O decano do Supremo Tribunal Federal, ministro Gilmar Mendes, cancelou na última segunda-feira (5/12) a suspensão nacional de processos em instâncias inferiores que discutem se o negociado pode prevalecer sobre o legislado em matérias trabalhistas. Segundo os especialistas no assunto ouvidos pela revista eletrônica Consultor Jurídico, os impactos dessa decisão deverão ser sentidos muito rapidamente.
Em junho deste ano, o STF estabeleceu a seguinte tese: “São constitucionais os acordos e as convenções coletivas que, ao considerarem a adequação setorial negociada, pactuam limitações ou afastamentos de direitos trabalhistas, independentemente da explicitação especificada de vantagens compensatórias, desde que respeitados os direitos absolutamente indisponíveis”.
Para sanar dúvidas de advogados e tribunais sobre o assunto, o ministro lavrou o despacho que encerrou a suspensão. Segundo dados do Conselho Nacional de Justiça, havia pelo menos 50.346 processos suspensos.
A ConJur ouviu especialistas em Direito do Trabalho para entender os efeitos da medida. Viviane Rodrigues, sócia do escritório Cescon Barrieu na área trabalhista, acredita que, além do impacto direto nas decisões dos casos pendentes, pode-se esperar novas ações baseadas no tema.
“Empregados, empregadores e sindicatos terão maior segurança jurídica para seguir com negociações coletivas que sejam relevantes aos seus setores e negócios, o que pode auxiliar na flexibilização das relações trabalhistas”, pondera ela.
Sergio Pelcerman, advogado trabalhista de Almeida Prado & Hoffmann Advogados, segue a mesma linha. “A decisão apresenta relevância no cenário atual, na medida em que retorna a validação e o protagonismo da entidade sindical, uma vez que sustenta a validade do acordado em face do legislado (desde que não haja infração a direitos líquidos dos empregados, os quais são inegociáveis) e incentiva a negociação entre as partes, conferindo segurança jurídica ao acordo coletivo de trabalho e à convenção coletiva de trabalho.”
Efeito raso
Um dos questionamentos sobre o despacho do ministro Gilmar Mendes diz respeito ao impacto que a retomada dos processos anteriormente suspensos pode ter na já congestionada Justiça do Trabalho. No entanto, segundo os especialistas consultados pela ConJur, o efeito não deve ser muito profundo.
Carlos Eduardo Dantas Costa, especialista em Direito do Trabalho e sócio do escritório Peixoto & Cury Advogados, lembra que a Justiça do Trabalho, historicamente, tem se mostrado resistente ao cumprimento de determinações do STF para suspensão de tramitação de ações.

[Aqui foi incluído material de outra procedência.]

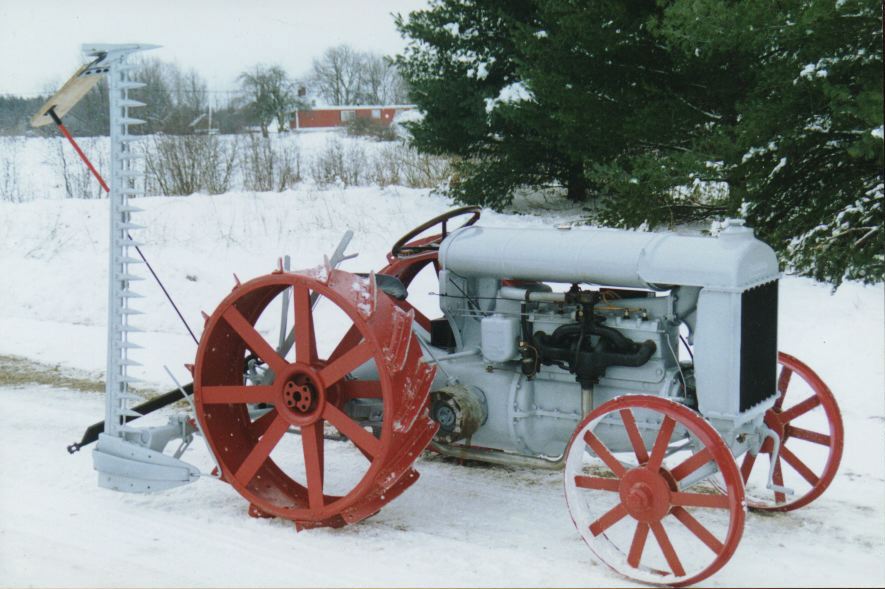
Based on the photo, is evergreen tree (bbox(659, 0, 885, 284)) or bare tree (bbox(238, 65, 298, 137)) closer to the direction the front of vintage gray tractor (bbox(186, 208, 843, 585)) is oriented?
the evergreen tree

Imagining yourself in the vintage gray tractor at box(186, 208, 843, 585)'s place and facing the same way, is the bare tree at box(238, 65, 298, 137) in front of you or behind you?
behind

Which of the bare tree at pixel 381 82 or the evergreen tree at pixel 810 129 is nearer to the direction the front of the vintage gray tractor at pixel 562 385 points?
the evergreen tree

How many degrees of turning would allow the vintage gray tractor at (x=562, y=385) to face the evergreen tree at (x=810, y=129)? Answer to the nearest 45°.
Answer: approximately 90° to its left

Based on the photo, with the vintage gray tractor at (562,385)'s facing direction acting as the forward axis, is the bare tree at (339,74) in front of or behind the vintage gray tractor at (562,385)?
behind

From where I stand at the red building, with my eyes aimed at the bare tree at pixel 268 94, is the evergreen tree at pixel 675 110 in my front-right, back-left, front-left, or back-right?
front-left

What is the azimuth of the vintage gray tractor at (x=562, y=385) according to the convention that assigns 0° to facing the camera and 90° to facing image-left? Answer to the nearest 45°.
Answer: approximately 315°
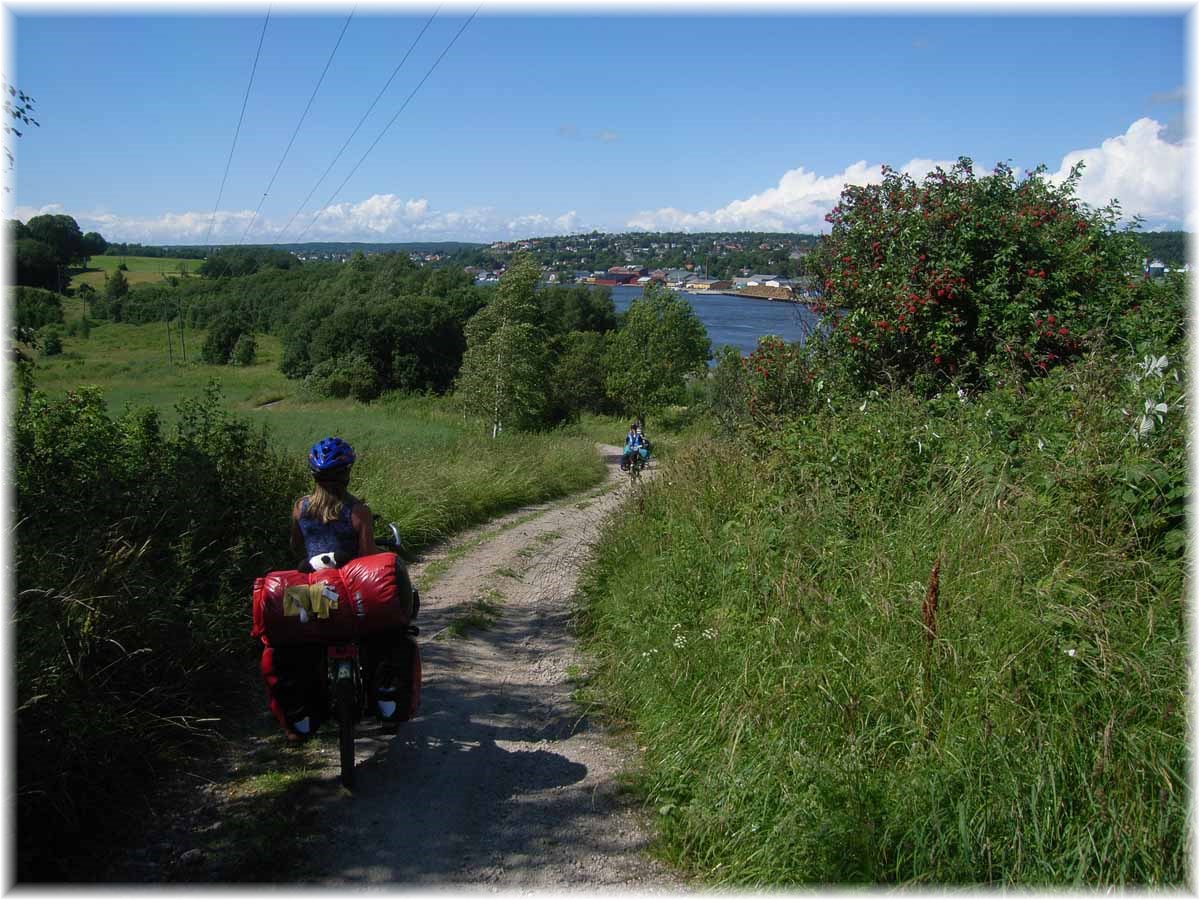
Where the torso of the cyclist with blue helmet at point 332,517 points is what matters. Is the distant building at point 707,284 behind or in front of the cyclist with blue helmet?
in front

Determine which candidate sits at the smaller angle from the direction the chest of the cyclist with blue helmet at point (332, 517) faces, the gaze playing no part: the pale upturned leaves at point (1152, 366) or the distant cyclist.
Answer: the distant cyclist

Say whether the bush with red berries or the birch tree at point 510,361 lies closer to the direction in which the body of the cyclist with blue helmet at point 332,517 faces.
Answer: the birch tree

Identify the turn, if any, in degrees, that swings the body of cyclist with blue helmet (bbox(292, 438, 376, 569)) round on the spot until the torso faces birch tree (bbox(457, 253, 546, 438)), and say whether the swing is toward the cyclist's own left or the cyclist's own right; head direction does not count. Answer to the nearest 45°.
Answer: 0° — they already face it

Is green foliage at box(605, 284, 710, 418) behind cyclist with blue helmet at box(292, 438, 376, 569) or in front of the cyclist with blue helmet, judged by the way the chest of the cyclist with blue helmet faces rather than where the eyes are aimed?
in front

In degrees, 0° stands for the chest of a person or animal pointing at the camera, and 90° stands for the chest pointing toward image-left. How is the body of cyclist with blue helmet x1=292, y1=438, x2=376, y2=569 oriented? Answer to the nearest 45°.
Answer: approximately 180°

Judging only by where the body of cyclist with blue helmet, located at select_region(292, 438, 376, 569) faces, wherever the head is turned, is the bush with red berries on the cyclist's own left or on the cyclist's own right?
on the cyclist's own right

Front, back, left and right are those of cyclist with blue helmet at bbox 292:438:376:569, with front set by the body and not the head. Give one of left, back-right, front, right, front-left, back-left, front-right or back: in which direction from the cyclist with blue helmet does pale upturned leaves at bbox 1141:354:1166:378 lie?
right

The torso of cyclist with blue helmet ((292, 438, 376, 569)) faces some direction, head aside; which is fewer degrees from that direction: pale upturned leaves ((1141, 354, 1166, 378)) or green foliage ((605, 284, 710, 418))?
the green foliage

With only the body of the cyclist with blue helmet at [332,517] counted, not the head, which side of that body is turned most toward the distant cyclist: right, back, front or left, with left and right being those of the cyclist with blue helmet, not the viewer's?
front

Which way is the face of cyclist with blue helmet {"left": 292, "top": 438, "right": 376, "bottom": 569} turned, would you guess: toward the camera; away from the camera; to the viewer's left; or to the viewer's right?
away from the camera
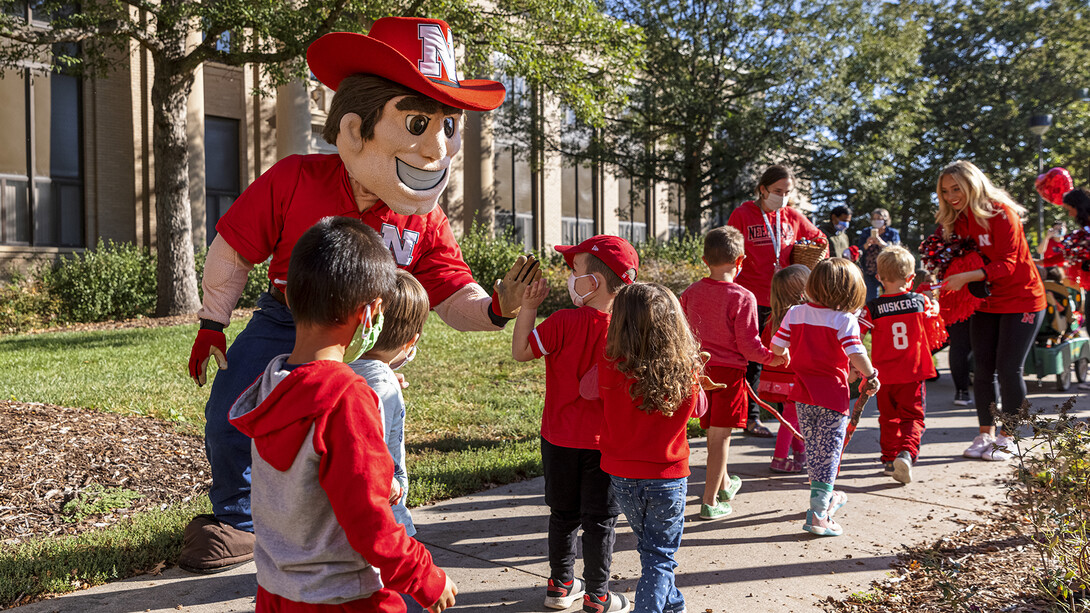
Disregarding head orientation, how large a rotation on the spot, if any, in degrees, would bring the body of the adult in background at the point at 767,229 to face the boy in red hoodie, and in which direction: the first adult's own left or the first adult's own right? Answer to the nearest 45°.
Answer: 0° — they already face them

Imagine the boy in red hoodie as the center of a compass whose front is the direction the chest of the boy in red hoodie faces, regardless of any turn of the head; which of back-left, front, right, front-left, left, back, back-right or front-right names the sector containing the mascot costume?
front-left

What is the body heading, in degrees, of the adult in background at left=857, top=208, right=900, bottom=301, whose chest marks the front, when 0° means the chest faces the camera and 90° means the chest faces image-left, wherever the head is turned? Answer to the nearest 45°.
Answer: approximately 0°

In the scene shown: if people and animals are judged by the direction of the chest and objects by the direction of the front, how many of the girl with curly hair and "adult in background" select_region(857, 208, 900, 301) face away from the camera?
1

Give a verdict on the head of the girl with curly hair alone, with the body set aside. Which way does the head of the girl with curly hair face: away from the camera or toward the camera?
away from the camera

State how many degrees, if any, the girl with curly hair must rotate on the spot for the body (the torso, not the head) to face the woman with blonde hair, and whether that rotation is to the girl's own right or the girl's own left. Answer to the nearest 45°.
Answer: approximately 45° to the girl's own right

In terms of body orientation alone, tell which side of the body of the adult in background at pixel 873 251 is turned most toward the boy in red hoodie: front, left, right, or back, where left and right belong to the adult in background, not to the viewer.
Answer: front

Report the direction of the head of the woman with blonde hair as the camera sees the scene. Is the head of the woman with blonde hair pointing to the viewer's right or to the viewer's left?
to the viewer's left

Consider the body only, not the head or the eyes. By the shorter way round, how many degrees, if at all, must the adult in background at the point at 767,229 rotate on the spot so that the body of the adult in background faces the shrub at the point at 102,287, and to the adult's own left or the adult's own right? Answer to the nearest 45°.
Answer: approximately 135° to the adult's own right

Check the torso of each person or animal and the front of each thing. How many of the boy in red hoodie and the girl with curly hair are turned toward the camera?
0

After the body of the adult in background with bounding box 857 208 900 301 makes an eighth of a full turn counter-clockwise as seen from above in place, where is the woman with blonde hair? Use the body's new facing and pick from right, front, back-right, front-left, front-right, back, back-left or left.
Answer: front-right

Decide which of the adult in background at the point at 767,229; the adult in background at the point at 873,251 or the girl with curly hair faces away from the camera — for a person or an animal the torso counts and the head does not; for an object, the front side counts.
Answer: the girl with curly hair

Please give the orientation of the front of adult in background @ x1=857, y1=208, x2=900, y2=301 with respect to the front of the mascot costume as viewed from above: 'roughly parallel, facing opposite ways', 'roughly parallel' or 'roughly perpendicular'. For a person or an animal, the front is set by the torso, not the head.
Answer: roughly perpendicular

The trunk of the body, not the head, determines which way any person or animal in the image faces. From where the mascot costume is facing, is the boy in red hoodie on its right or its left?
on its right

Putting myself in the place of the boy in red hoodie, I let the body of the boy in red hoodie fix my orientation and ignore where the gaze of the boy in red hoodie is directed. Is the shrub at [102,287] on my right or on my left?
on my left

“De todo modo, o número de cerca de 50 mil processos que, supostamente, estavam suspensos, é ínfimo frente ao total de quase dois milhões de ações em tramitação (número conforme relatório ano-base 2021, do banco de dados da Justiça do Trabalho).”
Rodrigo Marques, sócio coordenador trabalhista do Nelson Wilians Advogados, tem a mesma impressão de que os julgamentos suspensos não vão sobrecarregar a Justiça especializada.
Pelcerman, por sua vez, discorda. Segundo ele, a retomada dos processos paralisados vai gerar a necessidade de intervenção para preparação de sentenças, despachos e até mesmos acórdãos, o que pode causar algum tipo de sobrecarga.
Henrique Andrade Alves de Paula, especialista em Direito do Trabalho da banca Weiss Advocacia, pondera que o impacto será limitado, já que a tramitação desses casos não deve gerar novas demandas. “Não há interesse por parte do empregado em ajuizar uma ação pedindo o legislado, a partir do momento em que se está dando prevalência a aquilo que foi acordado. Dessa forma, o impacto será imediato no Judiciário, mas, futuramente, poderá gerar a redução no ajuizamento de novas demandas trabalhistas.”
Por fim, o professor e coordenador editorial trabalhista Ricardo Calcini diz que desde a decisão do STF, em junho, alguns magistrados do Trabalho já estavam aplicando o enunciado.
“A problemática que ficará será a interpretação e a aplicação da tese de repercussão geral por juízes, desembargadores e ministros na Justiça do Trabalho. Afinal, mesmo que chancelado o entendimento de que o negociado prevalece sobre o legislado, o STF fixou o limite de que sejam respeitados os direitos absolutamente indisponíveis, e, na falta de parametrização traçada pelo Supremo, entendo que o rol de matérias hoje previsto no artigo 611-B da CLT deve ser representativo desse limite.”